● ENTRIES SHOWN
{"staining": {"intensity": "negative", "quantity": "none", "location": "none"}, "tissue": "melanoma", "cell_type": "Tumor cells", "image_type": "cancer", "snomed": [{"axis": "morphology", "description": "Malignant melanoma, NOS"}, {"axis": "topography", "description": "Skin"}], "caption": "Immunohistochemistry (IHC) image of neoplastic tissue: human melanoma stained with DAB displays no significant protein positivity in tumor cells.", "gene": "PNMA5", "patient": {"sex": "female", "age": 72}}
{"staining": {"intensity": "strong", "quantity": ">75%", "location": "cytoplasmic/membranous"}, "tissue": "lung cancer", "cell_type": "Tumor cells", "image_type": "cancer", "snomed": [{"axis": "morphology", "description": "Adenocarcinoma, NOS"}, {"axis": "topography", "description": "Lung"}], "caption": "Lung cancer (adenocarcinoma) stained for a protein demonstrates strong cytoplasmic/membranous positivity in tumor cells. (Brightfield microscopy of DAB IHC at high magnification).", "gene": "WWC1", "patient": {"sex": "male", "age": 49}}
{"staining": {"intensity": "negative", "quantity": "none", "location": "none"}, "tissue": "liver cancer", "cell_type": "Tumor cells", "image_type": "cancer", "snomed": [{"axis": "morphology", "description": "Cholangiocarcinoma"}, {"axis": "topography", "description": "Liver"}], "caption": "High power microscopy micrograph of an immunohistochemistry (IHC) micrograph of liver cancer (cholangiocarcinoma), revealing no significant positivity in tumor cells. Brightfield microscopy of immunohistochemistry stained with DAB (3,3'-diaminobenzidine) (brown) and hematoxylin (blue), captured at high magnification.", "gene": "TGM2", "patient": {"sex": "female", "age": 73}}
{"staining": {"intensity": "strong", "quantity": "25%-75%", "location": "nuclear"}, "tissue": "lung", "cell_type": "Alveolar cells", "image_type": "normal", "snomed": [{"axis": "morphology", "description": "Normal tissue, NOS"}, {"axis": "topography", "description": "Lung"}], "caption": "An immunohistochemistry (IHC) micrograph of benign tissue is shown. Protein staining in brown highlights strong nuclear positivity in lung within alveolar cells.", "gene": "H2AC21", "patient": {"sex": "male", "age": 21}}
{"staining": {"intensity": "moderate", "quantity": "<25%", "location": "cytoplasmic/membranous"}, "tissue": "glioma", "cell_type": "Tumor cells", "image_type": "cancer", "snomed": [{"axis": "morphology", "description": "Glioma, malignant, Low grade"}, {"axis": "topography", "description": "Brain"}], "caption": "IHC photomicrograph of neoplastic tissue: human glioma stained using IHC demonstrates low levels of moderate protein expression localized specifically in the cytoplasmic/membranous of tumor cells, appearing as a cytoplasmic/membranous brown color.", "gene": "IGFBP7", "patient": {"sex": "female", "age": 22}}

● ABOUT THIS EXERCISE
Look for the string "negative" in the data above and return every line that has it.

● OUTPUT OF THE EXERCISE
{"staining": {"intensity": "negative", "quantity": "none", "location": "none"}, "tissue": "melanoma", "cell_type": "Tumor cells", "image_type": "cancer", "snomed": [{"axis": "morphology", "description": "Malignant melanoma, NOS"}, {"axis": "topography", "description": "Skin"}], "caption": "Immunohistochemistry (IHC) image of neoplastic tissue: human melanoma stained with DAB displays no significant protein positivity in tumor cells.", "gene": "PNMA5", "patient": {"sex": "female", "age": 72}}
{"staining": {"intensity": "negative", "quantity": "none", "location": "none"}, "tissue": "liver cancer", "cell_type": "Tumor cells", "image_type": "cancer", "snomed": [{"axis": "morphology", "description": "Cholangiocarcinoma"}, {"axis": "topography", "description": "Liver"}], "caption": "High power microscopy micrograph of an immunohistochemistry (IHC) micrograph of liver cancer (cholangiocarcinoma), revealing no significant positivity in tumor cells. Brightfield microscopy of immunohistochemistry stained with DAB (3,3'-diaminobenzidine) (brown) and hematoxylin (blue), captured at high magnification.", "gene": "TGM2", "patient": {"sex": "female", "age": 73}}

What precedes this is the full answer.